Poco más o menos a las cuatro de la tarde del 2 de julio de 18..., en el instante en que el sol, ya bajo en el horizonte, no difundía sino rayos oblicuos sobre la tierra, calcinada por el calor del mediodía, y en que la brisa al levantarse empezaba a refrescar la abrasada atmósfera, dos viajeros, perfectamente montados, salieron de un frondoso bosque de yucas, bananos y bambúes de purpúreos penachos y se internaron en una polvorosa, larga y escalonada senda que afluía a un valle cruzado por límpido arroyo que se deslizaba al través de la hierba y conservaba fresco el ambiente.

Los viajeros, probablemente seducidos por el aspecto imprevisto de la perspectiva grandiosa que tan de improviso se ofrecía a sus ojos, detuvieron a sus cabalgaduras, y después de contemplar con admiración y por espacio de algunos minutos las pintorescas ondulaciones que en último término ofrecían las montañas, echaron pie a tierra, quitaron las bridas a sus respectivos caballos y se sentaron en la margen del arroyo con el objeto evidente de gozar, por unos instantes más, de los efectos de aquel admirable caleidoscopio, sin par en el mundo.

A juzgar por la dirección que seguían, los mencionados jinetes parecían venir de Orizaba y encaminarse hacia Puebla de los Ángeles, de cuya ciudad, por otra parte, no se encontraban muy lejos en aquel entonces.

Los dos jinetes que decimos vestían el traje de los ricos propietarios de haciendas, traje que hemos descrito con sobrada frecuencia para que aquí lo hagamos de nuevo; sólo haremos notar una particularidad característica reclamada por la poca seguridad que ofrecían los caminos en la época en que pasa la presente historia: ambos iban armados por modo formidable y llevaban consigo un verdadero arsenal; además de los revólveres de seis tiros metidos en sus respectivas fundas, llevaban otros idénticos al cinto, y empuñaban sendos fusiles de dos cañones fabricados por Devisme, el célebre armero parisiense, lo que hacía subir a veintiséis los tiros que cada uno podía disparar; esto sin contar el machete que pendía de su costado izquierdo, el cuchillo triangular que llevaban escondido en su bota derecha y el lazo o reata de cuero, colgado de la silla, a la que estaba fuertemente sujetado por una anilla de hierro cuidadosamente remachada.

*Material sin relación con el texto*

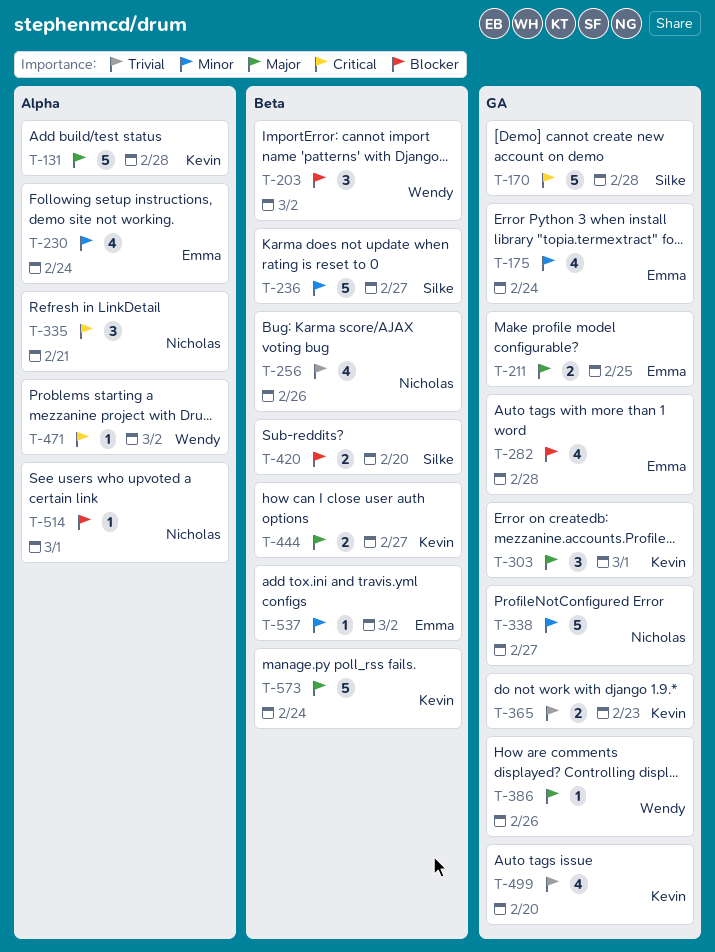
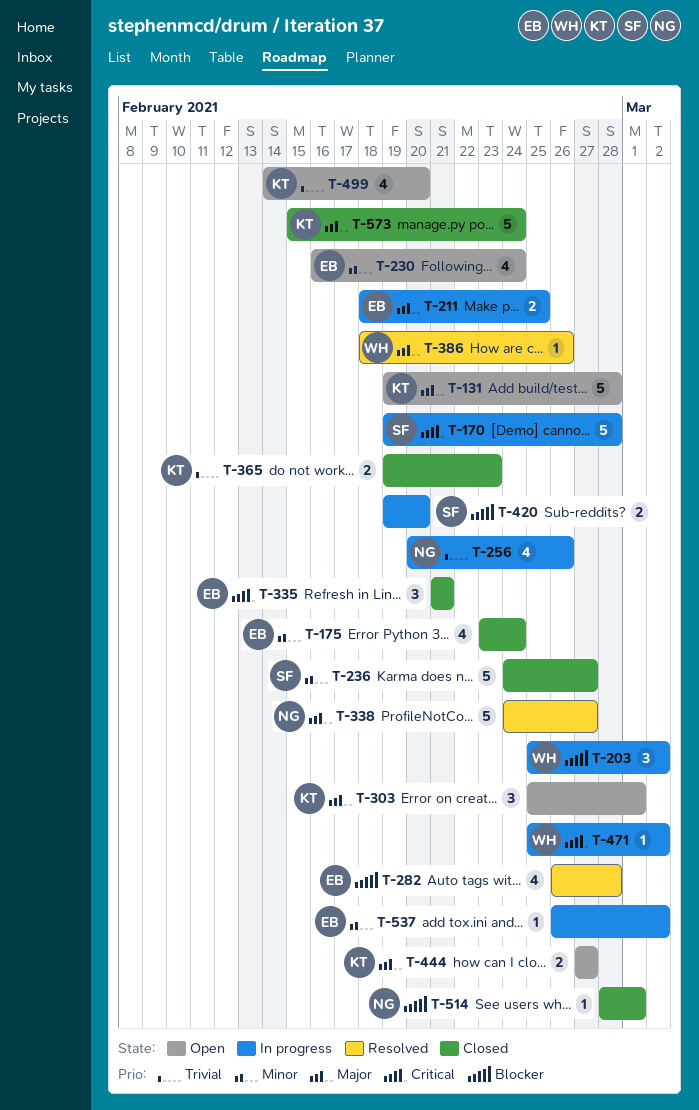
T-335, owner: Nicholas -> Emma
T-338, priority: Minor -> Major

Indudable era que de estar dotados de un poco de valor, a aquellos hombres les era fácil resistir sin desventaja a un número considerable de enemigos.

Por lo demás, a los dos viajeros parecía no preocuparles el aspecto agreste y solitario del sitio en que se encontraban, sino que departían alegremente semitendidos sobre la hierba y fumaban con indolencia sendos puros de la Habana.

El jinete de más edad, que frisaba con los cuarenta y cinco, si bien aparentaba a lo más alcanzar a los treinta y seis, era de estatura más que mediana, elegante, bien formado, de miembros robustos, trasunto de gran fuerza corporal, facciones abultadas y fisonomía enérgica e inteligente; tenía los ojos negros, vivos, movedizos y de mirar suave, sin embargo de lo cual de tiempo en tiempo y cuando se animaban despedían rayos que imprimían a su rostro una expresión dura y salvaje imposible de expresar; tenía la frente ancha y elevada y sensual la boca; le caía sobre el pecho, espesa y negra como la del etíope, la barba, entre cuyos pelos lucían algunas hebras de plata; la cabellera, abundosa, la llevaba echada hacia atrás y le inundaba los hombros, y su curtido cutis ostentaba el color del ladrillo; en una palabra: a juzgar por la apariencia era uno de esos hombres resueltos, inapreciables en las circunstancias críticas por la confianza que de no verse abandonados por ellos inspiran. Aunque era imposible determinar su nacionalidad, sus movimientos rápidos y sacudidos y su hablar animado, lacónico y salpicado de imágenes, parecían asignarle un origen meridional.

Su compañero, buena cosa más joven, pues no tenía más allá de veinticinco a veintiocho años, era alto, un tanto delgado y de aspecto no enfermizo, pero sí delicado; era elegante y bien formado y de pies y manos que por los pequeños proclamaban su origen; tenía hermosas las facciones, simpática e inteligente la fisonomía, en la que llevaba impresa una profunda expresión de dulcedumbre, y sus azules ojos, rubia cabellera, y sobre todo la blancura de su cutis, le daban en continente a conocer por europeo de los climas templados recientemente desembarcado en América.